After serving three consecutive terms, Miller was unseated by Deb Sanderson, R-Chelsea, in 2010. She lost a rematch by narrower margin in 2012, her last bid for public office. She continues to be a supporter of the Lincoln County Democratic Committee, which she calls a “really active, really dynamite county committee.”
A committed Democrat, Miller, 74, said she supports Maine Gov. Janet Mills, but she acknowledges complaints from younger generations about members of the baby boom generation clinging to power. Miller said she has some reservations about the 77-year-old Mills, who is currently running for the U.S. Senate, even as she calls the governor “sort of an Energizer Bunny.”
“It’s a fine line, because there’s a certain level of ageism, you know?” Miller said. “People have things to contribute into their 80s and 90s. It’s a continuum of ability and capability, and there’s nothing that says a 77-year-old cannot do this job. I know she can do this job. I’m a Democrat, a pretty strong Democrat, and I’m a little torn about this upcoming primary, but I think it’s time for the younger middle age generation to be taking up the reins.”
In the immediate future, Lisa Miller said she hopes to recover enough from shoulder surgery to get some skiing in this winter before she goes to visit her sister in Hawaii next year.

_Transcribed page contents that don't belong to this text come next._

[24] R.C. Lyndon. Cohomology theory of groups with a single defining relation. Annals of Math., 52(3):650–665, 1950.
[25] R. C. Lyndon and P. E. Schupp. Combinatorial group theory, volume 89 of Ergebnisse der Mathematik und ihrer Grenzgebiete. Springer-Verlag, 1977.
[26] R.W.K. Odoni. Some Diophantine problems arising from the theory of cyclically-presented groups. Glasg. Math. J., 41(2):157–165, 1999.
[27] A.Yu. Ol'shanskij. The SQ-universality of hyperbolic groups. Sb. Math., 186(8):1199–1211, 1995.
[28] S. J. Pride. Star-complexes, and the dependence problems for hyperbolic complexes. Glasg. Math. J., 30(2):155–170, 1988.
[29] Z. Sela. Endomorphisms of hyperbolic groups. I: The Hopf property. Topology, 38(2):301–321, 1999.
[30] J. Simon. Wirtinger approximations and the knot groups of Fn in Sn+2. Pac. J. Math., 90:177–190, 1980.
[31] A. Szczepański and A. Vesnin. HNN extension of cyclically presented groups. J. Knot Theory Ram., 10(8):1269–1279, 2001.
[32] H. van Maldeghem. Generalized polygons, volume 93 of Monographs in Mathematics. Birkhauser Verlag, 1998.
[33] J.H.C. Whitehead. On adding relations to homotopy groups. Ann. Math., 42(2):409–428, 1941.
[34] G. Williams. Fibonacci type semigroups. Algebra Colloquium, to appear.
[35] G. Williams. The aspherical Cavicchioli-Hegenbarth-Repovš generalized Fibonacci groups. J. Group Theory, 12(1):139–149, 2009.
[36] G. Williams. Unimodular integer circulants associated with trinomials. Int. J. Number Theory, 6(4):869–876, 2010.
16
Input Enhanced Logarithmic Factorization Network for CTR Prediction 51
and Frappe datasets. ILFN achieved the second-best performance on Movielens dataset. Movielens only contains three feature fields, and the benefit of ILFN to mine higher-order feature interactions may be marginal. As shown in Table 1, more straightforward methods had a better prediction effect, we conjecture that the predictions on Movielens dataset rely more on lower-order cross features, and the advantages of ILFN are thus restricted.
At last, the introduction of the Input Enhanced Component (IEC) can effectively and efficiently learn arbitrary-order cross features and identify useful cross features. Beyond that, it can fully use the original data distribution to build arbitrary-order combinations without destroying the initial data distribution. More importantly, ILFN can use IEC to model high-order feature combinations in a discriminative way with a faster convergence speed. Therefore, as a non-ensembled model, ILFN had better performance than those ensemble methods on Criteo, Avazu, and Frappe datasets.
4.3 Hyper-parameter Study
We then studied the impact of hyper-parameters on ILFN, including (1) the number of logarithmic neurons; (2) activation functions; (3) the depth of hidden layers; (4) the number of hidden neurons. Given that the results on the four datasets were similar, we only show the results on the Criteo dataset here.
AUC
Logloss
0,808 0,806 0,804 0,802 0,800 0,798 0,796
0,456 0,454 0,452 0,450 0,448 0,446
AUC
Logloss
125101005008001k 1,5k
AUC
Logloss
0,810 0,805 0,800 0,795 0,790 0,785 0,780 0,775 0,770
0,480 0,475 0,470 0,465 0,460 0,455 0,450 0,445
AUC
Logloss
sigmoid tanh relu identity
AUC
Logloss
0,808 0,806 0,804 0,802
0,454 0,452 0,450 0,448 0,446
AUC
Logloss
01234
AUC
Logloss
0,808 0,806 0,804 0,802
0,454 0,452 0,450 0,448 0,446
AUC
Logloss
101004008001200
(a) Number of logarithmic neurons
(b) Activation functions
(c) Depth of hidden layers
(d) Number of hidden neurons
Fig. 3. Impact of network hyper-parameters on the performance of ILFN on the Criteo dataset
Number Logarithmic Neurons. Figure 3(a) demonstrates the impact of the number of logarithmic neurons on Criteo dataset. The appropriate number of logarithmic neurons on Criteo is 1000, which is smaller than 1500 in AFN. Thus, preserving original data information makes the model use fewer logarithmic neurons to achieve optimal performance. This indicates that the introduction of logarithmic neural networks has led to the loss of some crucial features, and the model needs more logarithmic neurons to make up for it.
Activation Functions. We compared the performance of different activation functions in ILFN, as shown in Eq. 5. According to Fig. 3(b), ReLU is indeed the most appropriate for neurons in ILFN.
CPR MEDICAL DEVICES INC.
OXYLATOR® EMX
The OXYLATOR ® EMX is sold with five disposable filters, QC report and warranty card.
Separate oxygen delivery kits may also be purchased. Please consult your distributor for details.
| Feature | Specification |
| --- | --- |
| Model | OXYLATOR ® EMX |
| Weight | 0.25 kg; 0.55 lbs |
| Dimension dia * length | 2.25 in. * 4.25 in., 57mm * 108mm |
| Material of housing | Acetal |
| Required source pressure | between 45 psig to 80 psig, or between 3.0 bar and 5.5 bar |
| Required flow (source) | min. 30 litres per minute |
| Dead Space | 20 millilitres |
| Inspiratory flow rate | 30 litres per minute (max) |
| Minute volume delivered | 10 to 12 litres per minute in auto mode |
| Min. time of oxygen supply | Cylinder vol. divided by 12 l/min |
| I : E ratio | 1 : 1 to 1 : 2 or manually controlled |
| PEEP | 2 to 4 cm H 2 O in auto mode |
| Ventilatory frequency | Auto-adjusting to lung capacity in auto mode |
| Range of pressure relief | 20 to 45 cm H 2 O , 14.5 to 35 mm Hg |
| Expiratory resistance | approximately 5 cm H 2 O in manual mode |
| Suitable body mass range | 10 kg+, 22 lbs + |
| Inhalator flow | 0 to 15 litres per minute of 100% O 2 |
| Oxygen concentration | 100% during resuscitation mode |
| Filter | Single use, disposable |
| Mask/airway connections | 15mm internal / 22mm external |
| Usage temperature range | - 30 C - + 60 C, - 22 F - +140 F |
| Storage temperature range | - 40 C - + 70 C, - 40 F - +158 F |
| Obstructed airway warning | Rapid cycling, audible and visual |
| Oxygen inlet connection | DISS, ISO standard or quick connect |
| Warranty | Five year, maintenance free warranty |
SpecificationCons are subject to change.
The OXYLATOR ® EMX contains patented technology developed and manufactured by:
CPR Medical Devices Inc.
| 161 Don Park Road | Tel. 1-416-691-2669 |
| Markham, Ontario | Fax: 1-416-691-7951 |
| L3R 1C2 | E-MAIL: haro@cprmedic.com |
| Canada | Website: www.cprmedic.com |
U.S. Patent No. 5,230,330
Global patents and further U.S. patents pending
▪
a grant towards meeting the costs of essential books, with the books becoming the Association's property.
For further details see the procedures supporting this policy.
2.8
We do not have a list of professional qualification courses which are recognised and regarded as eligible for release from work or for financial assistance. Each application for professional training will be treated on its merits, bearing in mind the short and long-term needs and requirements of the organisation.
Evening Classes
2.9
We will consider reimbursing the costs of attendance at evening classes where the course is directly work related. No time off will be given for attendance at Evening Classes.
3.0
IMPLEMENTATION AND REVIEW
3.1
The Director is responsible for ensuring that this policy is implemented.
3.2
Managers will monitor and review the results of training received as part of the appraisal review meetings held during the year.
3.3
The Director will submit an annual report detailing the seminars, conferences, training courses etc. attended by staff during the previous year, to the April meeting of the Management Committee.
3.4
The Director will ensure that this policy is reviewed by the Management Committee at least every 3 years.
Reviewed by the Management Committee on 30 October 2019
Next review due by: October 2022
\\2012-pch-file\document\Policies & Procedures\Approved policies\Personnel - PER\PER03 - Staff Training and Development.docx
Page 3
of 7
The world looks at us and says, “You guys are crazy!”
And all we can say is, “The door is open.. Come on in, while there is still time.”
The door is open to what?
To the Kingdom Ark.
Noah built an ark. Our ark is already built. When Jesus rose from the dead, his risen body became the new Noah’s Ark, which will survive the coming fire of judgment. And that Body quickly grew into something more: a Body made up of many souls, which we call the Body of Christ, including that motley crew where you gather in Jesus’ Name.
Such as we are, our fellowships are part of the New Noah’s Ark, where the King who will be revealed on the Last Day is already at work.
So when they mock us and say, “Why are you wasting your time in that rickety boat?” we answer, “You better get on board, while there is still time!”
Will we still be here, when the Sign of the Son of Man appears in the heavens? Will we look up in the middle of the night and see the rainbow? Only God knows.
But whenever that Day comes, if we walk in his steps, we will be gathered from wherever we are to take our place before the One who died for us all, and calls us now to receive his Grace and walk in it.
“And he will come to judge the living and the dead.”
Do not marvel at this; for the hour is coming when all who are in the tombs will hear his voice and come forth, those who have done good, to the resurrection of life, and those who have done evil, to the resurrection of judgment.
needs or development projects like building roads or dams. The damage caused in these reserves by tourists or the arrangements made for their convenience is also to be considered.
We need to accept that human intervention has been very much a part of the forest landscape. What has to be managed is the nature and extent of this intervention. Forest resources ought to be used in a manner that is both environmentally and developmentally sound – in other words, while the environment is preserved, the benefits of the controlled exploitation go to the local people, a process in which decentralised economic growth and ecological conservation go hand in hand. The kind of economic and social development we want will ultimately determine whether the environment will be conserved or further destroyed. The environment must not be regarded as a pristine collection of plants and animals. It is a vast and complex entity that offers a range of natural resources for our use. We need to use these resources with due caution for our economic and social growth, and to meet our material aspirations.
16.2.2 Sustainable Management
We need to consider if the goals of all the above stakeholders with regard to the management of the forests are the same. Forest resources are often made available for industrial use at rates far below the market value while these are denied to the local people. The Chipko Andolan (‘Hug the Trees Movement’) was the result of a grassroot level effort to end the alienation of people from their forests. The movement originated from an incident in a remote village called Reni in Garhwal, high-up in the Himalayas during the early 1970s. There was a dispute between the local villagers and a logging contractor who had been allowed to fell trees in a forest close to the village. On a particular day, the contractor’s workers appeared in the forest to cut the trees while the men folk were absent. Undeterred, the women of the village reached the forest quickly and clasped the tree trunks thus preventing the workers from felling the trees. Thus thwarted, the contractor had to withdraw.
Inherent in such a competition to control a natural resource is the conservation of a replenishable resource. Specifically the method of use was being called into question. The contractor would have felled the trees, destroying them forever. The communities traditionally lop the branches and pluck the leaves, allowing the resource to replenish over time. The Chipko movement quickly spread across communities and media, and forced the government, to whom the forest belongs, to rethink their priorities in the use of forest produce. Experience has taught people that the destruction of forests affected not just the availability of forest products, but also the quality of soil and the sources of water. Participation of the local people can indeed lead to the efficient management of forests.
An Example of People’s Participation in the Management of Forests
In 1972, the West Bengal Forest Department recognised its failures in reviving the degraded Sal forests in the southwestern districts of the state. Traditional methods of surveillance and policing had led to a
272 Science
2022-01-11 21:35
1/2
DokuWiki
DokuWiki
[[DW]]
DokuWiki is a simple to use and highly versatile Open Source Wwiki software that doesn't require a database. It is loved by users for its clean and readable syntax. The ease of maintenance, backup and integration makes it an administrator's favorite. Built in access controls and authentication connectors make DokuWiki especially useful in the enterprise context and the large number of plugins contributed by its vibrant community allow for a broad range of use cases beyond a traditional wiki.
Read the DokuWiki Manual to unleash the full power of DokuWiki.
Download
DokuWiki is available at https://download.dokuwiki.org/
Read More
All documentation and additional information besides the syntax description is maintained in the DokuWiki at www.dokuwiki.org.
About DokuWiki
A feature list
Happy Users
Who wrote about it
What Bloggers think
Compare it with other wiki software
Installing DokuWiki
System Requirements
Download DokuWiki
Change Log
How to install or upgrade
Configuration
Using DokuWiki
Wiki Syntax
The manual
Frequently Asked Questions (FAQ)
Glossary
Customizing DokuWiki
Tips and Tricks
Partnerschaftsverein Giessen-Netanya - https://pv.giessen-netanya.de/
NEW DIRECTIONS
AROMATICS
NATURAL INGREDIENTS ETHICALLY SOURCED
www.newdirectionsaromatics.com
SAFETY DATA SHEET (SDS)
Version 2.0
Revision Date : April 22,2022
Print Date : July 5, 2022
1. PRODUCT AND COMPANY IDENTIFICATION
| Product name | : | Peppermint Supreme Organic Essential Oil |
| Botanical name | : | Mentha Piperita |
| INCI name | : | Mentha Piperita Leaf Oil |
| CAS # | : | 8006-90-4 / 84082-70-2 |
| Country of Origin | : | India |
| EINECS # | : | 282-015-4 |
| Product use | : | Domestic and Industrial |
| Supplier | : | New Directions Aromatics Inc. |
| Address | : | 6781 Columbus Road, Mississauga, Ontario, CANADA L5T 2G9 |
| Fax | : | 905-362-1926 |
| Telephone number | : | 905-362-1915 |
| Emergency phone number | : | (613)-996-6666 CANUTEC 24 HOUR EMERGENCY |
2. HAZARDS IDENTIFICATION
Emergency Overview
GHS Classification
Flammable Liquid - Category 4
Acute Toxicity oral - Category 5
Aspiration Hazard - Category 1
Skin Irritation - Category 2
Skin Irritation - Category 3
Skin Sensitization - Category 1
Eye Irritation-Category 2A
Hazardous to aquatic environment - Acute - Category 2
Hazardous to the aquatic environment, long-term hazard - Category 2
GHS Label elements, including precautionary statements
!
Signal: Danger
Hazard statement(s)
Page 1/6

Traveling is a wonderful pastime Miller said, but its extra special to have a place like Somerville to come home too.
“Like any small town, Somerville has its stresses and strains, but then you have an ice storm, and everybody just bellies up and helps each other like crazy, or an accident on the road, and everybody’s out there and there’s that,” she said. “That quiet, watching each other’s back stuff that rural Mainers do, that is really quite wonderful. You don’t seem to experience that in suburban California.”